Tuesday, October 09, 2007

the alphabet versus the goddess


i was in Borders yesterday, exploring the Psychology section, a section that i would frequently visit (and purchase feverishly from) at McKay's in Knoxville. i was interested to see what was considered "new release" in big shot bookstore psychology.

an interesting title caught my eye: The Alphabet versus the Goddess: The Conflict between Word and Image.
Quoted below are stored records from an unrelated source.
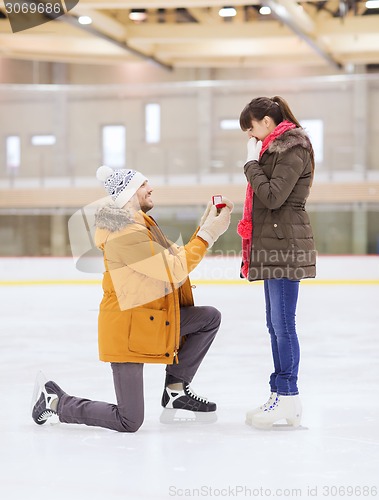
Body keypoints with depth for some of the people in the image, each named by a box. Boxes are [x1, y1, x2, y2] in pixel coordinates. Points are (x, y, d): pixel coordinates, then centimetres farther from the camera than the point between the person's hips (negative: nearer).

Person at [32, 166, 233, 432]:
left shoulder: (142, 224, 11)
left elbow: (180, 257, 10)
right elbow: (175, 270, -25)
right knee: (129, 422, -7)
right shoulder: (126, 233, -22)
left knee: (210, 317, 3)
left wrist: (206, 225, 0)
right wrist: (208, 234, -21)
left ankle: (176, 389, 11)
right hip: (128, 329, -10)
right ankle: (56, 400, 12)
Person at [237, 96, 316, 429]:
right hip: (273, 247, 10)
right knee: (275, 324, 11)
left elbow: (273, 196, -19)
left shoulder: (292, 150, -10)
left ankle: (288, 398, -4)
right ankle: (283, 395, 15)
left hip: (285, 246, -10)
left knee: (283, 324, -8)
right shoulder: (276, 149, 20)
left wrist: (252, 163, -9)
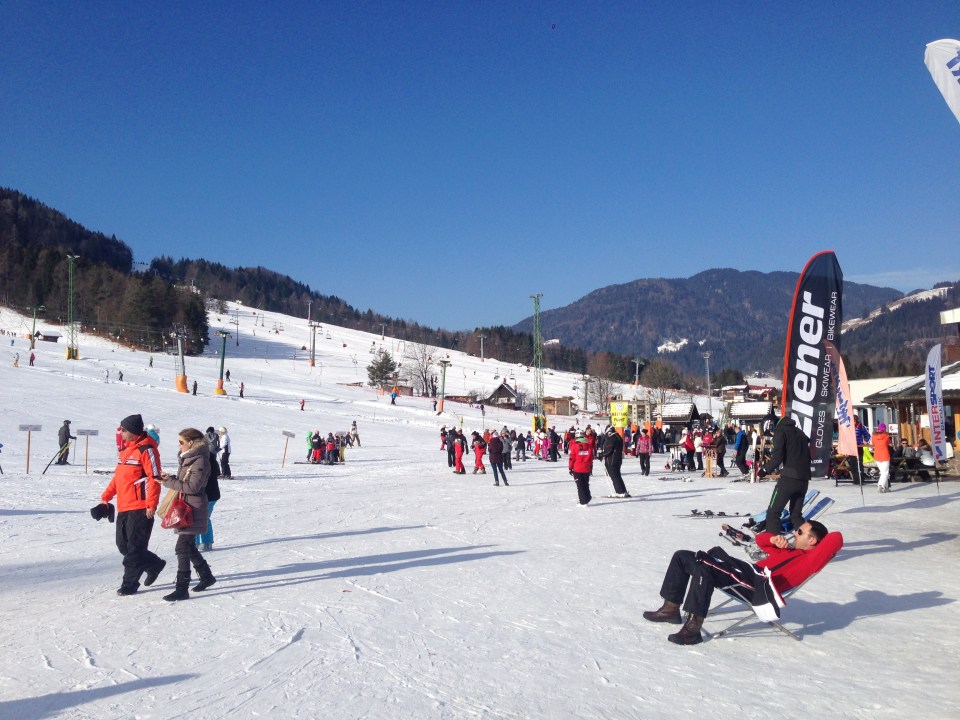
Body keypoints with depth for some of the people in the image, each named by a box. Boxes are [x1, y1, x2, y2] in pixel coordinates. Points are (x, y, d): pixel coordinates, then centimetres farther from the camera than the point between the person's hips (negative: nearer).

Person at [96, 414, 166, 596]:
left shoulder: (146, 449, -13)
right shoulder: (125, 449, 16)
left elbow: (154, 477, -17)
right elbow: (118, 476, 23)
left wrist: (151, 504, -21)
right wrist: (106, 497, 17)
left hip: (140, 508, -10)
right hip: (123, 507, 10)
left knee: (135, 547, -2)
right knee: (123, 545, 14)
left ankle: (130, 583, 8)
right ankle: (154, 564, 29)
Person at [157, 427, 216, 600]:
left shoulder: (200, 461, -16)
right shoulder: (187, 458, 13)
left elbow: (192, 487, -21)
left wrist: (168, 482, -17)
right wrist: (170, 479, -1)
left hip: (193, 510, -10)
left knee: (183, 547, -10)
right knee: (189, 546, 18)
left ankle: (182, 589, -6)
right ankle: (206, 576, 33)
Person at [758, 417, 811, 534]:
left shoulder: (780, 430, 0)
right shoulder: (799, 432, 23)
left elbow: (777, 456, -11)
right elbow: (808, 454, 20)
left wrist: (765, 469, 1)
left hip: (789, 478, -7)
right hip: (804, 479, 7)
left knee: (773, 512, -2)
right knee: (796, 515, 18)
this book intrigued me. i started reading the cover flap and discovered that it was actually a guy's thesis on how written language has a "masculine" effect on culture because it uses the left hemisphere of the brain, which controls linear thought. if you consider visualization, vision, and seeing the "big picture" or an abstract thought process as right brained (or feminine), then his theory makes sense. he explores several different people groups and events in history and writes that society has moved from a feminine way of thinking (when groups of people prayed to the goddesses of the earth, and had no written language, their cultures based completely on character and told stories) to the movement of written laws and literature and therefore became more masculine. he then explains that society could possibly be moving back towards the feminine way of thinking with all the sci-fi and fantasy-like media, movies, music, etc. he thinks society could be meeting an equilibrium of both ways of thinking. he says that visual orientation is moving its way back into society, especially with the rise of power in women authority/political figures.

oh, hillary. you might have a chance.

many people have opinions about his book, mostly saying that one way of thinking is good and the other is bad.

what do you think?
is it good for society to have a linear, practical, masculine way of thinking.....or a visually-oriented, abstract, visionary feminine way of thinking?


what's sad is that he implies that no one is using their ENTIRE brain-only one half at a time.








this is totally a dr. ketchen conversation.